- _SOURCE TEXT_:
Start of Block

Automation

Updated May 29, 20263 min read

Carriyo's automation lets you control which carrier picks up each shipment and what timing SLAs are attached to it. Two kinds of rules run side by side:

  • Shipping rules. At booking time, pick the carrier account that will fulfill the shipment.
  • Service levels. At several shipment lifecycle moments, compute the timing SLAs (the customer promise plus three internal ones) attached to the shipment.

Both are rule-driven and share the same machinery: rulesets, priority-ordered evaluation, AND-combined conditions. They differ in when they fire, what they output, and what happens when no rule matches.

Rulesets

A Ruleset is a container that groups related rules. Rulesets are an optional organizational layer:

  • Rulesets disabled (default for many tenants). The Dashboard shows a single flat list of rules. Behind the scenes Carriyo uses one hidden default ruleset, but users never see it. They create and manage rules directly without thinking about rulesets at all.
  • Rulesets enabled. The tenant turns on rulesets and can create multiple, scoped by (merchant, pickup country). This shape suits tenants with many merchants and many origin countries who want a separate set of rules per (merchant, country) combination. Acme Brand → forward shipments out of UAE and Acme Brand → forward shipments out of KSA then live as independent rulesets.

The same enable/disable pattern applies to both carrier-selection rules and service-level rules. Each rule type has its own ruleset, and the two don't mix.

Rules and priority evaluation

A Rule belongs to a ruleset and carries:

  • Conditions: AND-combined predicates that must all match.
  • Target: what the rule produces when its conditions match (a carrier account for carrier-selection rules, an SLA value for service-level rules).
  • Sequence: the priority position. Lower number means higher priority. Drag-and-drop in the Dashboard.
  • Active flag: toggles per-rule without deleting.

Each automation type fires at a specific moment: a shipment booking, or a lifecycle transition that triggers an SLA computation. When it fires, the engine walks the applicable ruleset's rules in priority order. The first rule whose conditions match wins, provided its target also passes any viability checks that apply. If no rule matches, the result depends on the rule type (covered below).

Carrier selection

At booking time, when a shipment is created or confirmed without an explicit carrier_account_id, the carrier-selection rules walk the merchant's applicable ruleset. They pick a carrier account based on shipment data: weight, route, items, custom attributes. If no rule matches (or every matching rule's targets fail eligibility), the shipment is not assigned to any carrier account. It waits for ops to assign one manually from the Dashboard.

End of Block

- _WHAT YOU WILL DO_:
• a. Answer these questions about the Carriyo automation text:
(i) In a rule's sequence, what does a lower number indicate?
(ii) When rulesets are disabled, what does the Dashboard show?
(iii) Under carrier selection, what happens to a shipment when no rule matches?
• b. Carry the Carriyo automation text forward from its final sentence.

- _Lens distortion estimation data_:

Start of Block

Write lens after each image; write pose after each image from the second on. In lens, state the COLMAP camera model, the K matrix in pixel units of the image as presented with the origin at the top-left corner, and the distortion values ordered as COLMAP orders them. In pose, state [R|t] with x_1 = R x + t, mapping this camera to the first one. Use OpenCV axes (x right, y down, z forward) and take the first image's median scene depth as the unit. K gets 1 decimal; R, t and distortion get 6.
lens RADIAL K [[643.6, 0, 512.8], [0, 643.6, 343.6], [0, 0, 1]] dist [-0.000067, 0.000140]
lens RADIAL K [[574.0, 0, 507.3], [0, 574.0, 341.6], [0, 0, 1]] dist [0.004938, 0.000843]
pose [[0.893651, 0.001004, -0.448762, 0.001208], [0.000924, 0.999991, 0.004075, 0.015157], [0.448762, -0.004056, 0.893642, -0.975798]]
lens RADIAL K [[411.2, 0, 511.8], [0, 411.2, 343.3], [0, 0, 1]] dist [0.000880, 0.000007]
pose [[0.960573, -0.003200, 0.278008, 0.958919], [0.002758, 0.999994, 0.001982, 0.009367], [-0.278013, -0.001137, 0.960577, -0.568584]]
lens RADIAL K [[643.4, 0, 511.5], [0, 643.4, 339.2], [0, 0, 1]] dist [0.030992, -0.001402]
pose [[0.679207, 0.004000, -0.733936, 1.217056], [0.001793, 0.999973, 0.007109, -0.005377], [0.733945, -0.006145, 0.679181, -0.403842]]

End of Block

- _TASK-BY-TASK RESULTS_:
• a.
(i) Higher priority.
(ii) A single flat list of rules.
(iii) It is not assigned to any carrier account and waits for ops to assign one manually from the Dashboard.

• b.
For the engine mechanics (multi-target selection modes, eligibility filtering, rule limits), see Shipping rules. Multi-target selection modes include priority-ordered, cheapest, round-robin, and (coming soon) fastest.

Service level determination

Service levels are timing SLAs attached to a shipment. There are four, each evaluated at a different lifecycle moment based on a different reference timestamp:

Service levelComputed whenBased onTracks
Customer promiseShipment is createdOrder timeEnd-to-end customer-facing delivery time
Estimated processing timeShipment is createdOrder timeInternal SLA, warehouse pick / pack
Estimated collection timeShipment is processed (booked)Processing timeInternal SLA, carrier collection (shipping)
Estimated delivery timeShipment is shippedShipping timeInternal SLA, carrier delivery

Each service level is the output of a service-level rule matching against the shipment data at that lifecycle moment. Together, the four service levels let reporting and analytics track timeliness end-to-end. They cover the overall customer promise plus the three internal SLAs that underpin it.

For the rule mechanics, see Service levels.

How it fits with other modules

  • Shipping. Carrier-selection rules run at booking time and decide which carrier account ends up on the Shipment. Service-level rules attach SLAs to the Shipment at later lifecycle moments.
  • Carrier configuration. Carrier accounts and their capacity, network, and costing profiles are the inputs carrier-selection rules reason over. The profiles describe what's possible; the rules pick which one wins.
  • Account model. Rulesets scope per merchant. Rule definitions don't cross merchants.